Q: A 30-year-old white female came in with follicular conjunctivitis that won’t respond to topical treatment. I’m thinking it could be chlamydia—but how can I be sure?
A: “First, rule out other causes of chronic conjunctivitis,” says Tammy Than, OD, associate professor at University of Alabama at Birmingham School of Optometry. “For instance, molluscum contagiosum also causes follicular conjunctivitis. So, look carefully for hidden lesions between the eyelashes.”
If none are present, you’re probably right to be suspicious of chlamydial conjunctivitis. Indeed, chlamydia is the most frequently reported sexually transmitted bacterial infection in the United States, and the most common cause of chronic follicular conjunctivitis.1 But if it’s not in your differential, you’ll never diagnose it.
Most frequent in young, sexually active adults, chlamydial (adult inclusion) conjunctivitis can be transmitted sexually or by hand-to-eye contact, Dr. Than says. It generally presents as a chronic, unilateral red eye with large follicles in the inferior conjunctival fornix. An enlarged preauricular lymph node is also common. A case history, with direct and open questioning about past sexually transmitted diseases (STDs), is probably the most important component of the exam. You must ask your patient about possible STDs, because she will not volunteer the information.
Definitive diagnosis requires a lab test. This includes Giemsa staining, cell culture, serum immunoglobulin G (IgG) titers to Chlamydia species, enzyme-linked immunosorbent assay and polymerase chain reaction (PCR).
Follicular conjunctivitis due to chlamydia. Photo: Ron Melton, OD, and Randall Thomas, OD.
“Select a test with high specificity and sensitivity,” Dr. Than says. “The Charles T. Campbell Ophthalmic Microbiology Lab at the Eye and Ear Institute in Pittsburgh recommends Giemsa stain or PCR tests for chlamydia.” (For further information and collection instructions, see the lab’s site at http://eyemicrobiology.upmc.com/chlamydia.htm.)
Treatment is straightforward and simple.
“Due to the chronic nature of chlamydial conjunctivitis, many patients present with a history of using several different topical antibiotics without resolution of the condition,” Dr. Than says. “So, suspected or confirmed chlamydia cases require systemic treatment.”
The treatment of choice is a single, 1g dose of azithromycin.

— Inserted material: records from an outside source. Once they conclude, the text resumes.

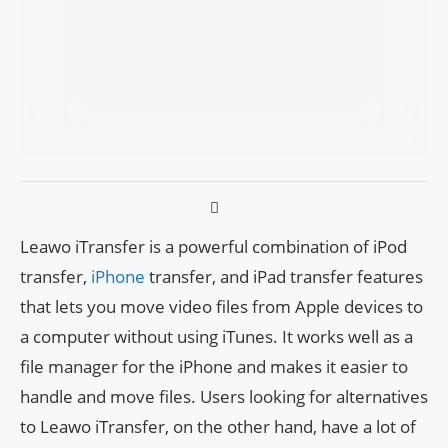
Leawo iTransfer is a powerful combination of iPod
transfer,
iPhone
transfer, and iPad transfer features
that lets you move video files from Apple devices to
a computer without using iTunes. It works well as a
file manager for the iPhone and makes it easier to
handle and move files. Users looking for alternatives
to Leawo iTransfer, on the other hand, have a lot of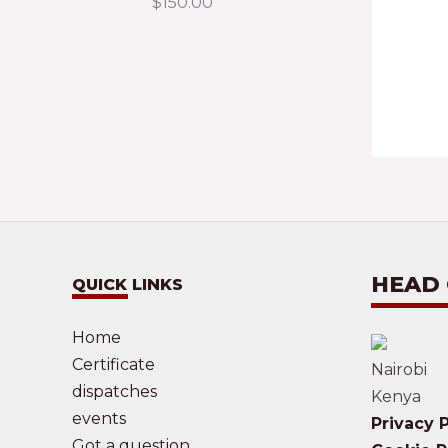
$
150.00
HEAD
QUICK LINKS
Home
Certificate
Nairobi
dispatches
Kenya
events
Privacy P
Got a question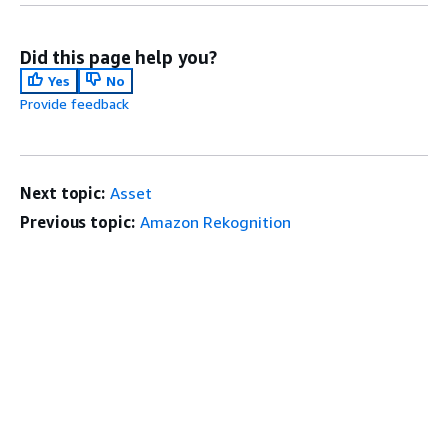
Did this page help you?
Yes
No
Provide feedback
Next topic:
Asset
Previous topic:
Amazon Rekognition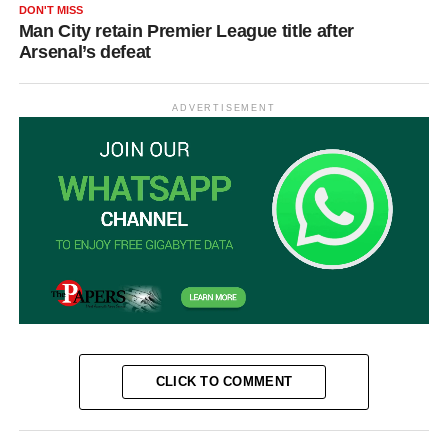
DON'T MISS
Man City retain Premier League title after
Arsenal’s defeat
ADVERTISEMENT
CLICK TO COMMENT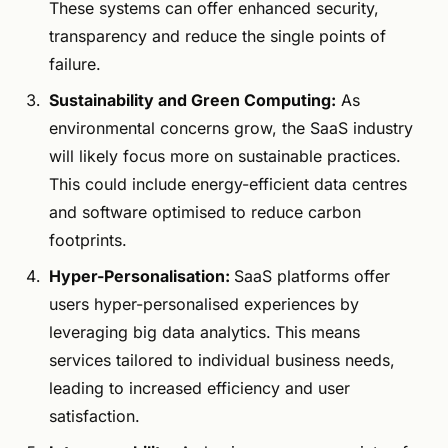
These systems can offer enhanced security,
transparency and reduce the single points of
failure.
Sustainability and Green Computing:
As
environmental concerns grow, the SaaS industry
will likely focus more on sustainable practices.
This could include energy-efficient data centres
and software optimised to reduce carbon
footprints.
Hyper-Personalisation:
SaaS platforms offer
users hyper-personalised experiences by
leveraging big data analytics.
This means
services tailored to individual business needs,
leading to increased efficiency and user
satisfaction.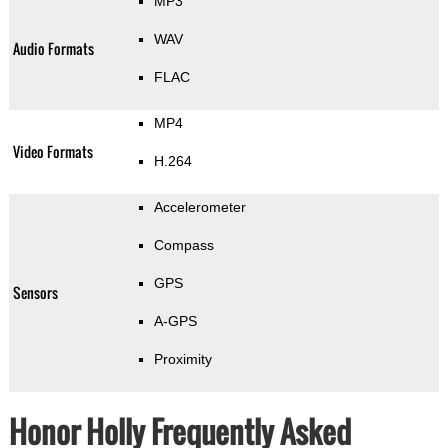
MP3
WAV
Audio Formats
FLAC
MP4
Video Formats
H.264
Accelerometer
Compass
GPS
Sensors
A-GPS
Proximity
Honor Holly Frequently Asked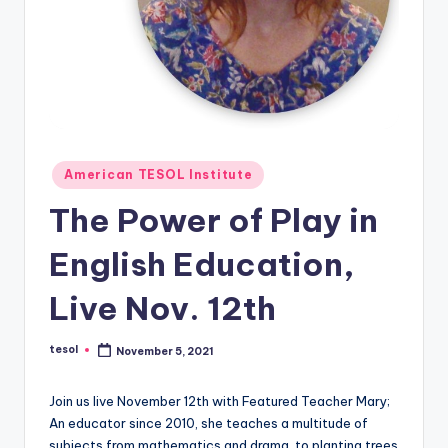
O
L
In
s
ti
t
Posted
American TESOL Institute
in
u
The Power of Play in
t
English Education,
e'
s
Live Nov. 12th
L
tesol
November 5, 2021
Posted
e
by
xi
Join us live November 12th with Featured Teacher Mary;
An educator since 2010, she teaches a multitude of
c
subjects from mathematics and drama, to planting trees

Other therapies, which each require a minimum of seven days of treatment, include tetracycline 500mg four times a day, doxycycline 100mg twice a day, or erythromycin 500mg four times a day. Avoid tetracyclines in children and in women who are pregnant or breastfeeding.

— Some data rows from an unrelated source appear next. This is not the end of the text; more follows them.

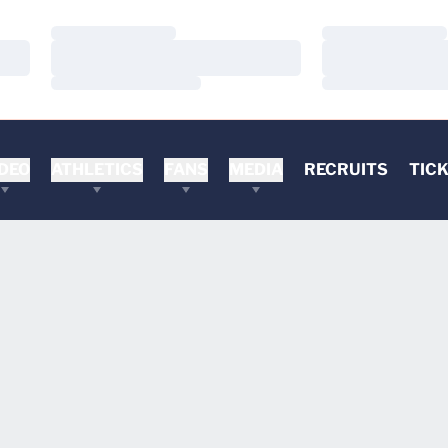
Loading…
Loading…
Loading…
Loading…
Loading…
Loading…
DEO
ATHLETICS
FANS
MEDIA
RECRUITS
TIC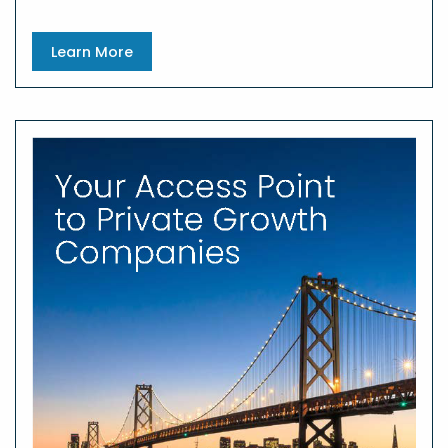
Learn More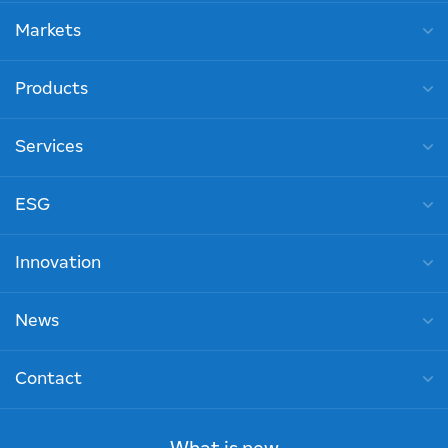
Markets
Products
Services
ESG
Innovation
News
Contact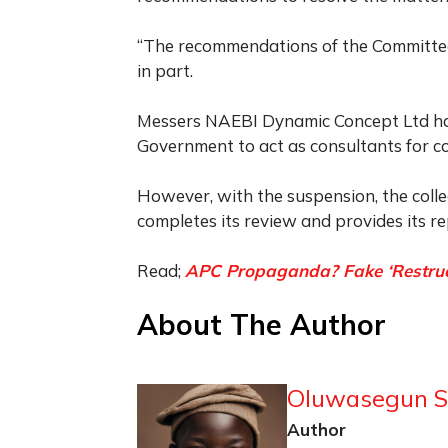
“The recommendations of the Committee
in part.
Messers NAEBI Dynamic Concept Ltd had
Government to act as consultants for col
However, with the suspension, the colle
completes its review and provides its re
Read;
APC Propaganda? Fake ‘Restructu
About The Author
Oluwasegun S
Author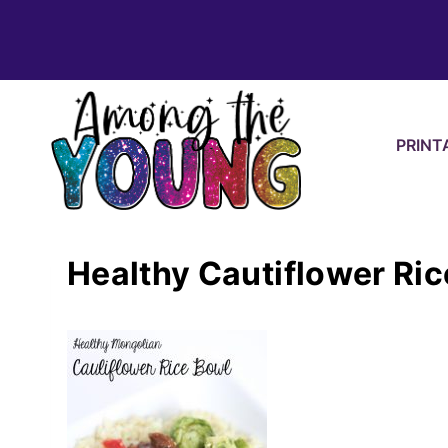
Skip
to
content
PRINT
Healthy Cautiflower Ri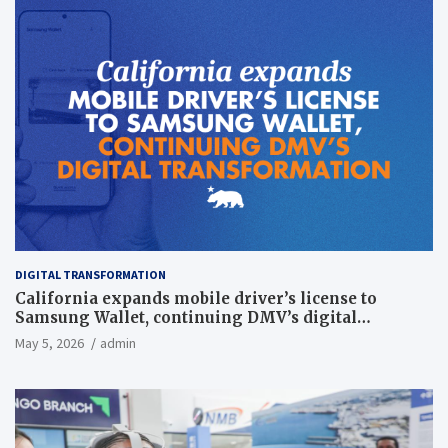
DIGITAL TRANSFORMATION
California expands mobile driver’s license to
Samsung Wallet, continuing DMV’s digital
transformation
May 5, 2026
admin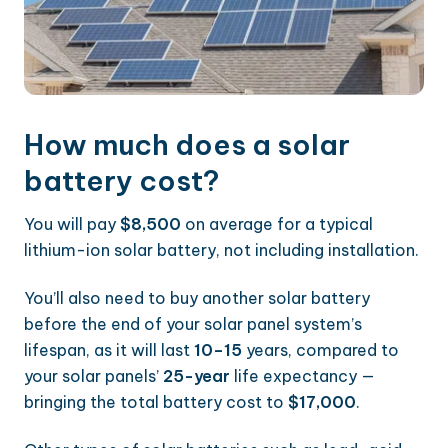
How much does a solar
battery cost?
You will pay
$8,500
on average for a typical
lithium-ion solar battery, not including installation.
You’ll also need to buy another solar battery
before the end of your solar panel system’s
lifespan, as it will last
10–15
years, compared to
your solar panels’
25-year
life expectancy —
bringing the total battery cost to
$17,000
.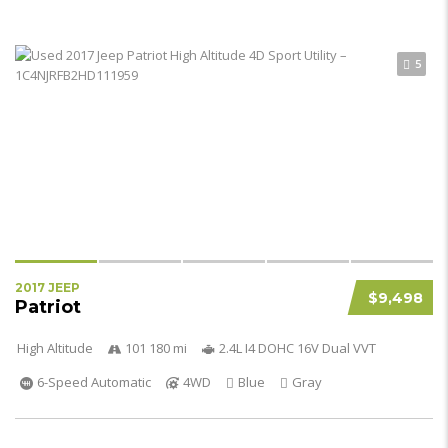
5
2017 JEEP
$9,498
Patriot
High Altitude
101 180 mi
2.4L I4 DOHC 16V Dual VVT
6-Speed Automatic
4WD
Blue
Gray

Note that Vigamox and Moxeza (moxifloxacin 0.5%, Alcon) are both indicated for conjunctivitis caused by Chlamydia trachomatis. Erythromycin ointment is another topical therapy. But because chlamydia is a systemic disease, systemic treatment is usually preferred.
Patients should return for monitoring in two to three weeks.

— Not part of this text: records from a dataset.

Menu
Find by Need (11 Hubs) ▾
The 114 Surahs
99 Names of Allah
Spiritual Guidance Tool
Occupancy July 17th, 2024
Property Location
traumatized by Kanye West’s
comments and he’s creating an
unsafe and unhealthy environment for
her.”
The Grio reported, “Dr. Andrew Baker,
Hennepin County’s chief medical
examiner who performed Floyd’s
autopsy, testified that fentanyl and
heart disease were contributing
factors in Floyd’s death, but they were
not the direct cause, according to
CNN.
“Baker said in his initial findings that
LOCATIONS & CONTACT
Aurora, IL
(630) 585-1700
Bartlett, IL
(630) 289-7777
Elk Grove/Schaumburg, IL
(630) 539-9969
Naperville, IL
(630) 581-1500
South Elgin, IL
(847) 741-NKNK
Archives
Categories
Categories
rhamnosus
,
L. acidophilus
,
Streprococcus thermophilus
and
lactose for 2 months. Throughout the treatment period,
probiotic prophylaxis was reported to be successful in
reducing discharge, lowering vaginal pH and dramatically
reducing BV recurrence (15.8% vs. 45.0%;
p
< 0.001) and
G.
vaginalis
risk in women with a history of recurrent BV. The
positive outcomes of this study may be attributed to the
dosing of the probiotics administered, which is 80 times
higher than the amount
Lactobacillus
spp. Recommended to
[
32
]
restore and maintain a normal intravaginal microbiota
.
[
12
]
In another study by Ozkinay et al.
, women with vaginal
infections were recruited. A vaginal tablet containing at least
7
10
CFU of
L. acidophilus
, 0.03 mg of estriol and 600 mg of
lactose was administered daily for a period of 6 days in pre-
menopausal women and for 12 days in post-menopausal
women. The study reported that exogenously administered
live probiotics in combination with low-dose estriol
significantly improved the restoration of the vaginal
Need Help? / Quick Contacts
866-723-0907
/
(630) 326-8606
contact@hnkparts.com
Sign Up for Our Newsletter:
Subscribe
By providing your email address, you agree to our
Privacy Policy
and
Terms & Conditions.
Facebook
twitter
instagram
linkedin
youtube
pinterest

“Because chlamydia often occurs concomitantly with other sexually-transmitted diseases, the patient also needs to be referred to a medical specialist,” Dr. Than says.
Often, patients have no genitourinary symptoms. Therefore, chlamydia is likely significantly underreported. For the same reason, it can lead to devastating long-term consequences, such as pelvic inflammatory disease (PID) and infertility.
Furthermore, all sex partners from the past two months need to be informed, seen by a health care provider and treated, according to the Centers for Disease Control and Prevention. Simultaneous treatment of current partner(s) needs to occur to prevent re-infection.
Lastly, you must report all cases of chlamydia and gonorrhea to your state health department.
1. Rubenstein JB, Virasch V. Conjunctivitis: Infectious and Noninfectious. In: Yanoff M, Duker JS, eds. Ophthalmology. 3rd ed. St. Louis: Mosby Elsevier; 2008: 231.